(Stored records)
****************
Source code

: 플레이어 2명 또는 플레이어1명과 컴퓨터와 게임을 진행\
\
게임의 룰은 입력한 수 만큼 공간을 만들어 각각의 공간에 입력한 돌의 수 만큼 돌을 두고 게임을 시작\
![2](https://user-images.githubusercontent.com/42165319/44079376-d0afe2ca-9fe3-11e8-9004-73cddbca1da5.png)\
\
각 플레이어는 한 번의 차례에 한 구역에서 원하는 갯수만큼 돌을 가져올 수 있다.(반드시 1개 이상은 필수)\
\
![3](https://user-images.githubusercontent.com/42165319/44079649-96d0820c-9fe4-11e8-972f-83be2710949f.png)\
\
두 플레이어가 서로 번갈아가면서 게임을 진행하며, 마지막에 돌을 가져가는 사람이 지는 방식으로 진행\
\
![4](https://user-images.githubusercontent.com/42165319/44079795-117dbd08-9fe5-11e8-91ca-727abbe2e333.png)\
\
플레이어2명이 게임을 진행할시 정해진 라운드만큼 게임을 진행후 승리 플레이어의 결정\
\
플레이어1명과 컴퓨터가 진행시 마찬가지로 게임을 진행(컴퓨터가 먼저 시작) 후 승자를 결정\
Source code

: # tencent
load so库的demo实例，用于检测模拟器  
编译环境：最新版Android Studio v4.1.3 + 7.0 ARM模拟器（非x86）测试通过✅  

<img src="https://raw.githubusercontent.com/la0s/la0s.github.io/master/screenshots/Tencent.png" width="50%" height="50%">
****************
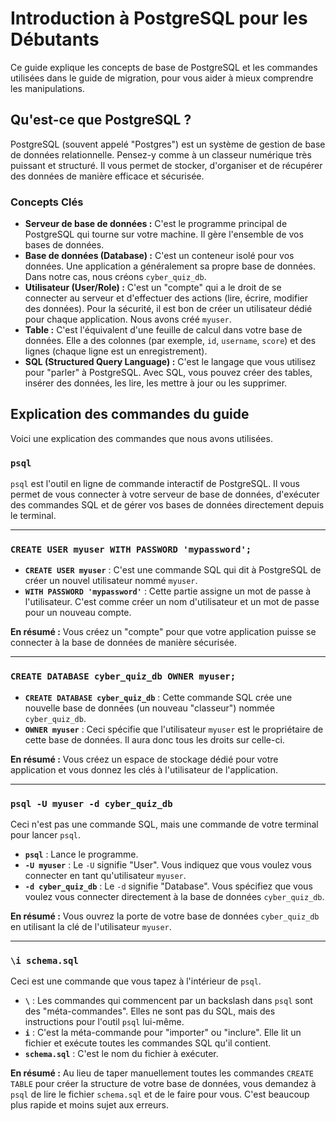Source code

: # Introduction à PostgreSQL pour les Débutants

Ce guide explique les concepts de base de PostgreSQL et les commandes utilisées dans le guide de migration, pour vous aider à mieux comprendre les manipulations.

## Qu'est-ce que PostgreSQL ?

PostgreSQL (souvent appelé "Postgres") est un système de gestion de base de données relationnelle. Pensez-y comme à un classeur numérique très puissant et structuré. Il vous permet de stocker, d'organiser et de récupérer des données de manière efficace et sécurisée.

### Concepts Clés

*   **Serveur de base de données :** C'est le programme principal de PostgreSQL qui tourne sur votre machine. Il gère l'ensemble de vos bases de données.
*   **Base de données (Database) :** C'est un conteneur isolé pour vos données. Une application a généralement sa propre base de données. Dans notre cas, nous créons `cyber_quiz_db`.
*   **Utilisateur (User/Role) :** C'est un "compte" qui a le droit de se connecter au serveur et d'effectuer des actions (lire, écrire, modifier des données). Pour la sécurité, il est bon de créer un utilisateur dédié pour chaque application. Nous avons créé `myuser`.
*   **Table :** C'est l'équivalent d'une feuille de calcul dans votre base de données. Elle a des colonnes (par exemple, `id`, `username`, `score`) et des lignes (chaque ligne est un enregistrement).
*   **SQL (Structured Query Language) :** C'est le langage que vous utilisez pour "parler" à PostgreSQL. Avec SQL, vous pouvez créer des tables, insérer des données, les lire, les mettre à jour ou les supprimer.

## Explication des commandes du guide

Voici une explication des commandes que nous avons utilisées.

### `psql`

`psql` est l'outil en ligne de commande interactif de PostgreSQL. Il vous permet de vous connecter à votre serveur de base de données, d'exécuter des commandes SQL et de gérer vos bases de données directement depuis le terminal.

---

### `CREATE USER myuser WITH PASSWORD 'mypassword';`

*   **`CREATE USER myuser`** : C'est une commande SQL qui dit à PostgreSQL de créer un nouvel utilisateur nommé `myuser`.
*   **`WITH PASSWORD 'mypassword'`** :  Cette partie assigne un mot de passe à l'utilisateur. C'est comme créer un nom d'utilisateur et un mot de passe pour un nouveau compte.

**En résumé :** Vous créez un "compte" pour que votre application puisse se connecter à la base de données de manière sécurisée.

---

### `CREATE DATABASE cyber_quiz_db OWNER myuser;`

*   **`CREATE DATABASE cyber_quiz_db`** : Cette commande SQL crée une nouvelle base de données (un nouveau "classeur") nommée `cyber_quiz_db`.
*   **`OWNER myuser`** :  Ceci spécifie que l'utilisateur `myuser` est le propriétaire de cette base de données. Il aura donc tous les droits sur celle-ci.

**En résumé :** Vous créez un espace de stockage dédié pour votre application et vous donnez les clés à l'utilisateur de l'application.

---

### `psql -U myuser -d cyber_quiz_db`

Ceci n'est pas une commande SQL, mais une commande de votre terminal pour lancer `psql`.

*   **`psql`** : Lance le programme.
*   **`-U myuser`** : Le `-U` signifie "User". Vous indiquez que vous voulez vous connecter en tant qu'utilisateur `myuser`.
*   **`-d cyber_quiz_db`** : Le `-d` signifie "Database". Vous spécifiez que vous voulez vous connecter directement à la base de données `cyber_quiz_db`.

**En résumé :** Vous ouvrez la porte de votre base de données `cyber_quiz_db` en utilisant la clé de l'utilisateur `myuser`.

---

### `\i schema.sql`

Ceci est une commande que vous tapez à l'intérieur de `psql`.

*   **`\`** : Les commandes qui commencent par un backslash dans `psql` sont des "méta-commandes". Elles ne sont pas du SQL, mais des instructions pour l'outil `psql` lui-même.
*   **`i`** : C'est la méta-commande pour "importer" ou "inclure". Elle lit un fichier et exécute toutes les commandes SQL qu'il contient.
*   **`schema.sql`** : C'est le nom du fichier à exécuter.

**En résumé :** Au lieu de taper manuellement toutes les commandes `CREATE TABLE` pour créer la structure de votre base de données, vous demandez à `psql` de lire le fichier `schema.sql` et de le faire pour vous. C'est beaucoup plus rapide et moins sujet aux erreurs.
****************
• [Task prompt] Start with the line above that contains "l'utilisateur de l'application." and end with the line that contains "sujet aux erreurs.". Write out those lines exactly, and only those.

• [Written answer]
**En résumé :** Vous créez un espace de stockage dédié pour votre application et vous donnez les clés à l'utilisateur de l'application.

---

### `psql -U myuser -d cyber_quiz_db`

Ceci n'est pas une commande SQL, mais une commande de votre terminal pour lancer `psql`.

*   **`psql`** : Lance le programme.
*   **`-U myuser`** : Le `-U` signifie "User". Vous indiquez que vous voulez vous connecter en tant qu'utilisateur `myuser`.
*   **`-d cyber_quiz_db`** : Le `-d` signifie "Database". Vous spécifiez que vous voulez vous connecter directement à la base de données `cyber_quiz_db`.

**En résumé :** Vous ouvrez la porte de votre base de données `cyber_quiz_db` en utilisant la clé de l'utilisateur `myuser`.

---

### `\i schema.sql`

Ceci est une commande que vous tapez à l'intérieur de `psql`.

*   **`\`** : Les commandes qui commencent par un backslash dans `psql` sont des "méta-commandes". Elles ne sont pas du SQL, mais des instructions pour l'outil `psql` lui-même.
*   **`i`** : C'est la méta-commande pour "importer" ou "inclure". Elle lit un fichier et exécute toutes les commandes SQL qu'il contient.
*   **`schema.sql`** : C'est le nom du fichier à exécuter.

**En résumé :** Au lieu de taper manuellement toutes les commandes `CREATE TABLE` pour créer la structure de votre base de données, vous demandez à `psql` de lire le fichier `schema.sql` et de le faire pour vous. C'est beaucoup plus rapide et moins sujet aux erreurs.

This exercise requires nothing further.